« L’’institution hétéronome de la société et la religion
sont d’essence identique »
Cornelius Castoriadis
« L’’institution hétéronome de la société et la religion sont d’essence identique »
Cornelius Castoriadis
Le monde moderne a emprunté le chemin de la sécularisation, et les dieux l’ont définitivement déserté pour regagner leur néant.
On pourrait dire aussi que c’est la lente « sortie de la religion », à partir du XVIIe siècle, qui a permis à la modernité de penser une société où la volonté et la raison des hommes, aussi fragiles soientelles, sont la source de son institution. Sans garant extérieur, sans raison substantielle, sans principe transcendant, les humains sont livrés à la contingence de l’action politique qui deviendra ainsi la forme nécessaire de la « mise en sens » et de la « mise en scène » de l’espace social, de la vie collective.
En réalité, même sans le savoir, les hommes ont toujours construit leur cosmos, avec ou sans dieux, projetant dans l’au-delà l’origine et le sens de leur action, ou en assumant l’historicité de leur œuvre. La société instituante a été, est et sera la seule ressource de la signification du monde.
Mais, au sein de nos sociétés laïques où la religion aussi se privatise et se réfugie – si elle trouve un espace – dans « les consciences individuelles », nous sommes confrontés de façon périodique avec un supposé « retour du religieux ». Livres, journaux, magazines parlent d’un regain de spiritualité, d’un besoin de mystère, d’un désir d’ésotérisme.
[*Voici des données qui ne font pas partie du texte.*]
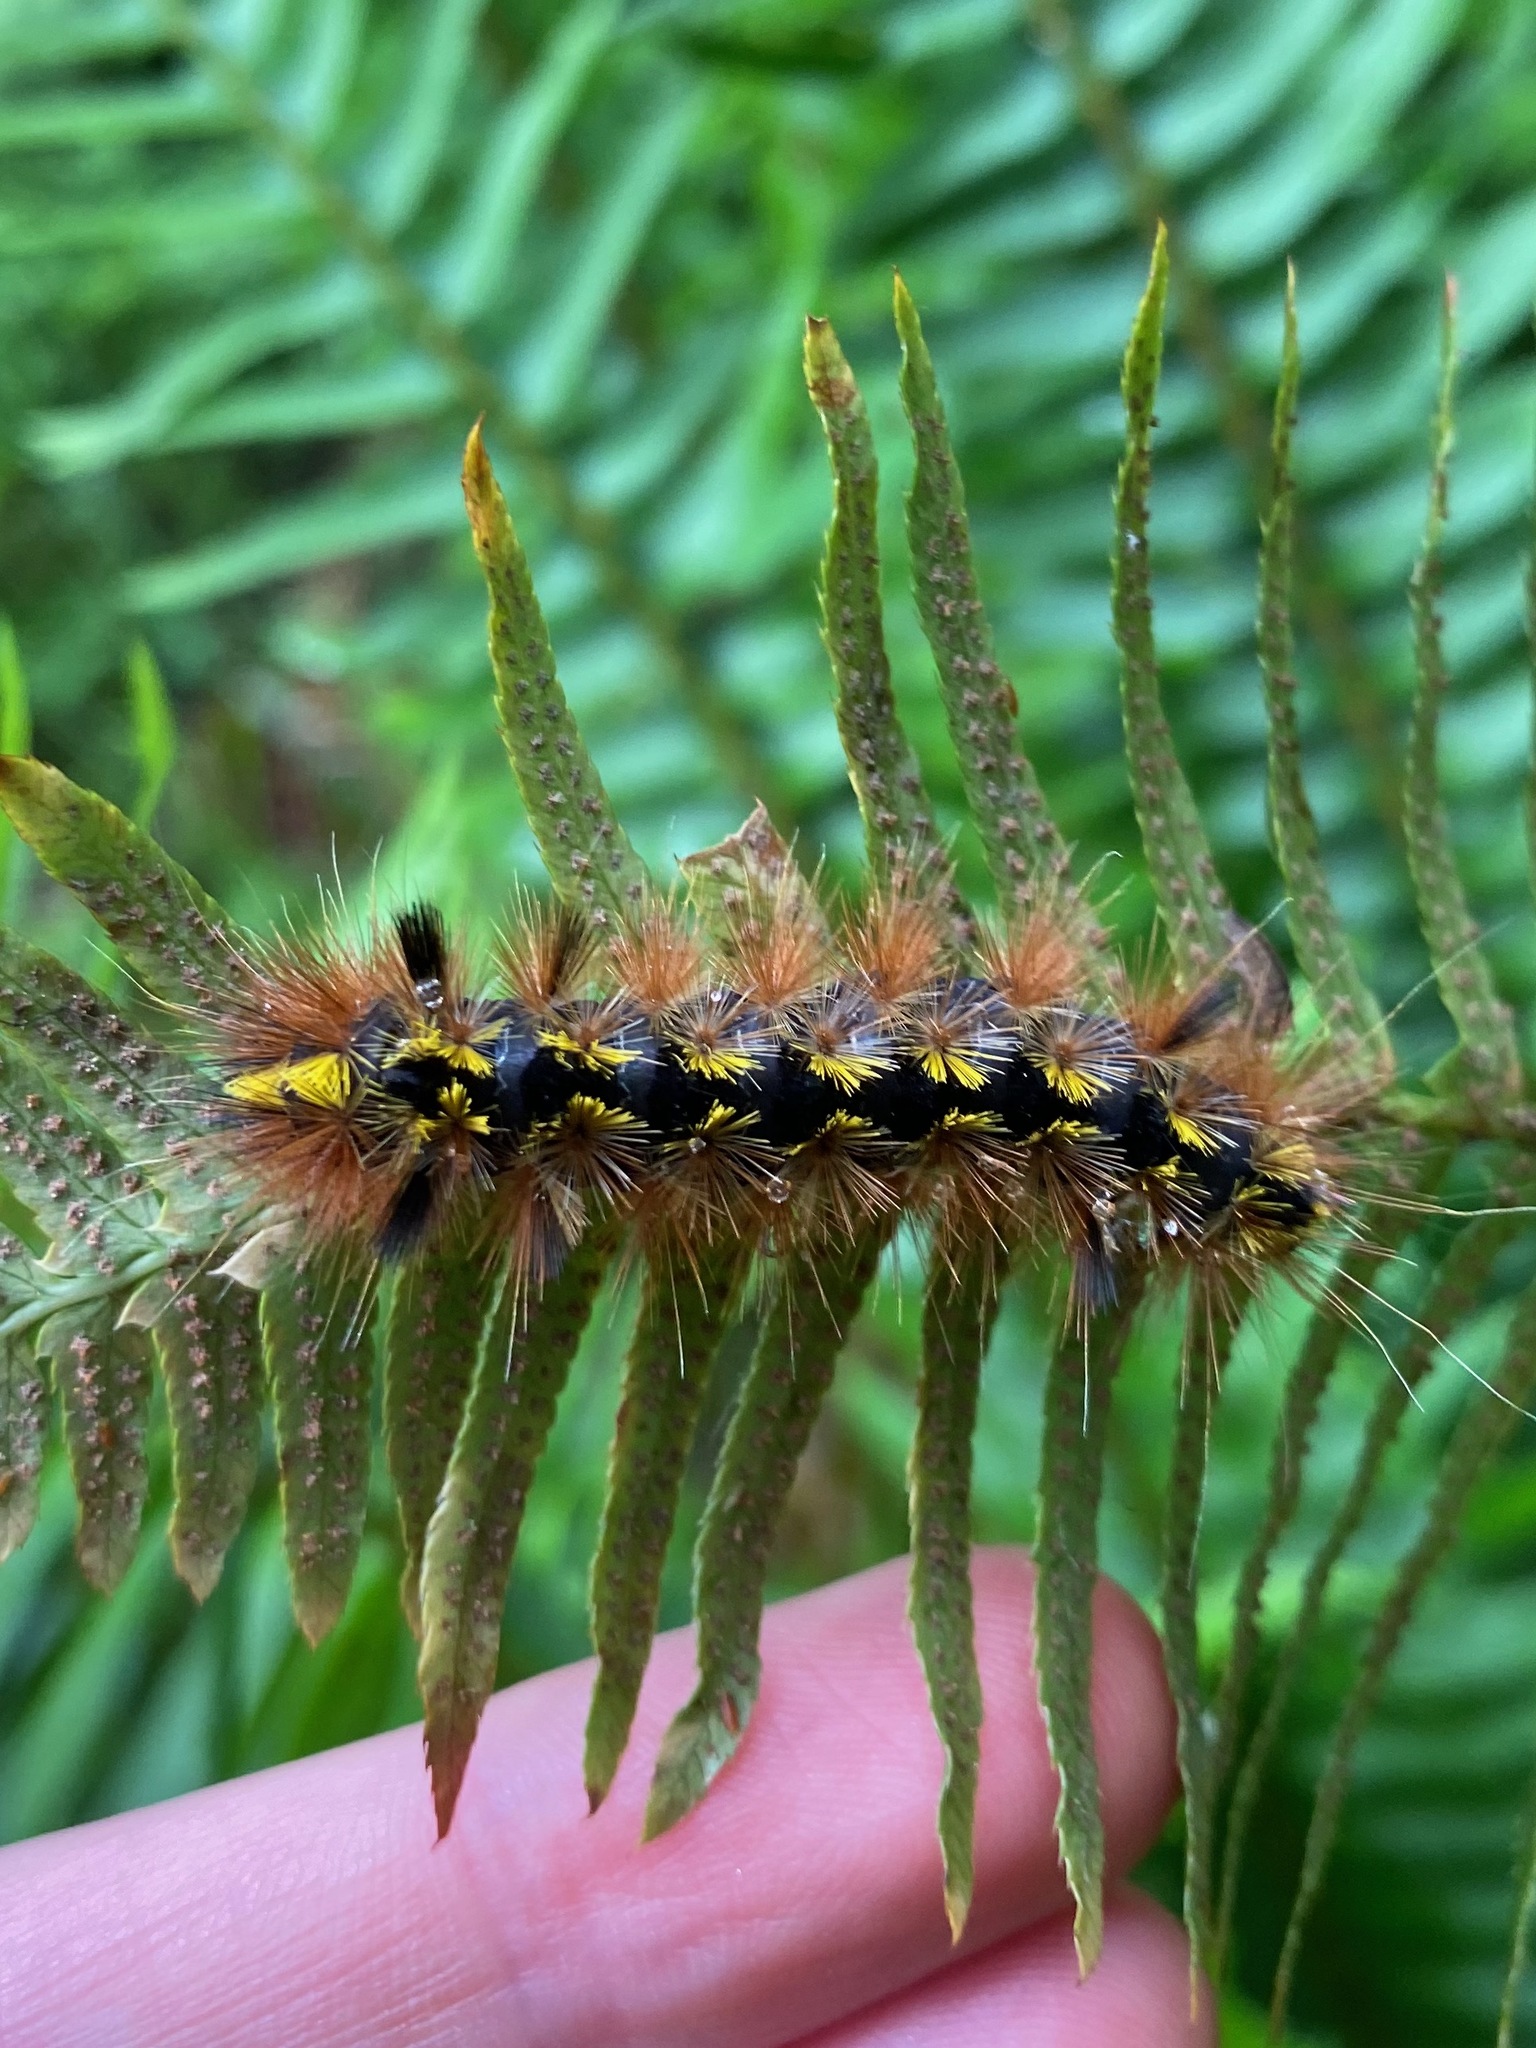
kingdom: Animalia
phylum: Arthropoda
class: Insecta
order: Lepidoptera
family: Erebidae
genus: Lophocampa
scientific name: Lophocampa argentata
Ainsi on a pu écrire que « la perte d’emprise des institutions religieuses sur la société a pour effet de libérer un sacré sauvage, émancipé des codes traditionnels ».
En même temps, en France, des conflits d’autres origines – le voile islamique, la marginalisation socio-économique des enfants issus de l’immigration – se mélangent avec les intégrismes de religions de forme encore traditionnelle, qui deviennent conquérants, montés sur l’exploitation et l’oppression des peuples que la mondialisation du marché capitaliste condamne et massacre. La force qui propulse l’Islam à partir du Moyen- Orient vient de la spoliation, de la misère et de la lutte de classes. Même si les groupes dirigeants de ces mouvances participent déjà des conditions culturelles et économiques du monde sécularisé : ils sont éduqués dans les universités occidentales. Leur religion n’est pas seulement théocratique, elle est tout entière politique.
Cette impression généralisée d’un phénomène religieux qui revient au quotidien est, alors, le résultat de différents facteurs qui trouvent leur raison d’être dans des situations diverses sans relations causales entre elles.
Nous essaierons de nous occuper seulement des raisons internes aux sociétés sécularisées à partir d’une constatation, l’apathie politique des masses, et d’une réflexion engagée au hasard des lectures sur un commentaire de Castoriadis à propos de la mort en Grèce ancienne : « Il fallait que la démocratie s’effondre pour que l’immortalité positive de l’âme réapparaisse. » Mysterium tremendum Au préalable il faut déblayer un terrain largement encombré par la surcharge sémantique du mot religion. Beaucoup d’aspects psychologiques, sociologiques, anthropologiques, de la vie sociale, sont sollicités pour intégrer le système de croyances et de pratiques qu’un type de société appelle religieux. Comme dit Evans-Pritchard, « indigènes et missionnaires prononcent les mêmes mots mais ils n’ont pas la même signification. » Et ils n’ont pas le même sens pour des croyants que pour des athées. L’idée de religion recouvre ou contamine un large éventail de termes : les institutions religieuses, l’ensemble de croyances monothéistes ou polythéistes, les religions « révélées », bien sûr, mais aussi, le fétichisme, l’animisme, la magie, le totémisme, la « spiritualité », les « religions séculières », le sacré, le numineux, la croyance sans spécification, etc. Religieux et sacré sont des mots utilisés fréquemment de façon métaphorique sans faire référence à aucune transcen- dance : on dit des choses qu’on aime qu’elles nous sont sacrées, ou qu’on a une foi quasi religieuse dans ses convictions, en leur reconnaissant ainsi une valeur éminente, même s’il « n’y a rien dans ces relations qui soit proprement religieux », constate Durkheim.
Nonobstant, on peut se demander quelle est la « nature » des religions, quel est le trait commun qui unifie ce qu’on nomme religieux, ce qui concerne aussi bien les religions dites primitives que les religions actuelles.